*** Supplied material ***

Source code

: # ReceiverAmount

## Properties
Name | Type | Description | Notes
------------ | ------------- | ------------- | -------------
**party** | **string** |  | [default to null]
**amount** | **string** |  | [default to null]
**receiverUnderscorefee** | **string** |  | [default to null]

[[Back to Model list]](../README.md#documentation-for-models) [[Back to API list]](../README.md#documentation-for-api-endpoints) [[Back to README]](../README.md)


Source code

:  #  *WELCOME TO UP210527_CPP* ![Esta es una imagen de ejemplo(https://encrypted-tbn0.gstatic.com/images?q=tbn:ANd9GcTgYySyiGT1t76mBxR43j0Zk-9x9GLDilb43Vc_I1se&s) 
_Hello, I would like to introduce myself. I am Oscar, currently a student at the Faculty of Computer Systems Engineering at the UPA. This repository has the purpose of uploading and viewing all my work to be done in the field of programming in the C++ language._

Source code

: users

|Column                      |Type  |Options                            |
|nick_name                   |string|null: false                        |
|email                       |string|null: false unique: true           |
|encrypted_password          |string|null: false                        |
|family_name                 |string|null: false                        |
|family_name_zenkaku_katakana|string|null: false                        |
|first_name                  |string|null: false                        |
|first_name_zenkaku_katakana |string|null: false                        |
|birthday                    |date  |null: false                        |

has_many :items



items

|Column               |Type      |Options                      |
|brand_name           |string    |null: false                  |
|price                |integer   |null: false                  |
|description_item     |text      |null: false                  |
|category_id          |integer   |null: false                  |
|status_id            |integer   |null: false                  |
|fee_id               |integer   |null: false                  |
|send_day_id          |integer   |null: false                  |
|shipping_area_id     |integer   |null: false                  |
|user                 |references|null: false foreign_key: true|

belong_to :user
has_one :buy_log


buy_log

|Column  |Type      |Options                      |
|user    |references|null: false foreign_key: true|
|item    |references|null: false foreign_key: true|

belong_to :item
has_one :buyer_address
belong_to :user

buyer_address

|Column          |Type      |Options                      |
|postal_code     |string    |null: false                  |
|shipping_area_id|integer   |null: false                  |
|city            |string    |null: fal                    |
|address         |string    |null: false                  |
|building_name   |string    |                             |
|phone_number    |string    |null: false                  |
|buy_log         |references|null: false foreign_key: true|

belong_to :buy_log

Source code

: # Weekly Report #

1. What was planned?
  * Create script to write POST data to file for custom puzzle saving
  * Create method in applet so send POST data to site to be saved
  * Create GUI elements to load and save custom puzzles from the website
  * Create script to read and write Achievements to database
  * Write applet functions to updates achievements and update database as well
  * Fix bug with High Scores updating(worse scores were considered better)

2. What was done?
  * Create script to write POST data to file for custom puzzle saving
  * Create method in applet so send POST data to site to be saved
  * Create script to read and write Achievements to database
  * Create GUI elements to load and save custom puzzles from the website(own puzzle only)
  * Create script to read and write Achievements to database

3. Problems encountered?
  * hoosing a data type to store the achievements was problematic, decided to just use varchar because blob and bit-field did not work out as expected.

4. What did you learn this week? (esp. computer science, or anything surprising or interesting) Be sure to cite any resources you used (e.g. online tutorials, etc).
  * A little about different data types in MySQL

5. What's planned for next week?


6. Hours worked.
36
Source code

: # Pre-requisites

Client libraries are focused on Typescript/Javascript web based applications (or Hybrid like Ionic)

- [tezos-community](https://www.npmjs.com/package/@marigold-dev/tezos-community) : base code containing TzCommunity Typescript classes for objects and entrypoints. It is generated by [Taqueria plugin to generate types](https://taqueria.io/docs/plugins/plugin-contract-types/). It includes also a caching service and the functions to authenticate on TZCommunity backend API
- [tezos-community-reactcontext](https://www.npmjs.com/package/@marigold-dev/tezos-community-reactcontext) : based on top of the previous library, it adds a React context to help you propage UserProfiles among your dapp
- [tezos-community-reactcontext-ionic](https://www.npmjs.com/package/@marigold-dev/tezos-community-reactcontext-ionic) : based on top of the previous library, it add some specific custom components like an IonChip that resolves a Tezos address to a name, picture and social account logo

***

**Problem statement**
Find and copy every line in the material above that contains the word "previous". Case counts.

**Written answer**
- [tezos-community-reactcontext](https://www.npmjs.com/package/@marigold-dev/tezos-community-reactcontext) : based on top of the previous library, it adds a React context to help you propage UserProfiles among your dapp
- [tezos-community-reactcontext-ionic](https://www.npmjs.com/package/@marigold-dev/tezos-community-reactcontext-ionic) : based on top of the previous library, it add some specific custom components like an IonChip that resolves a Tezos address to a name, picture and social account logo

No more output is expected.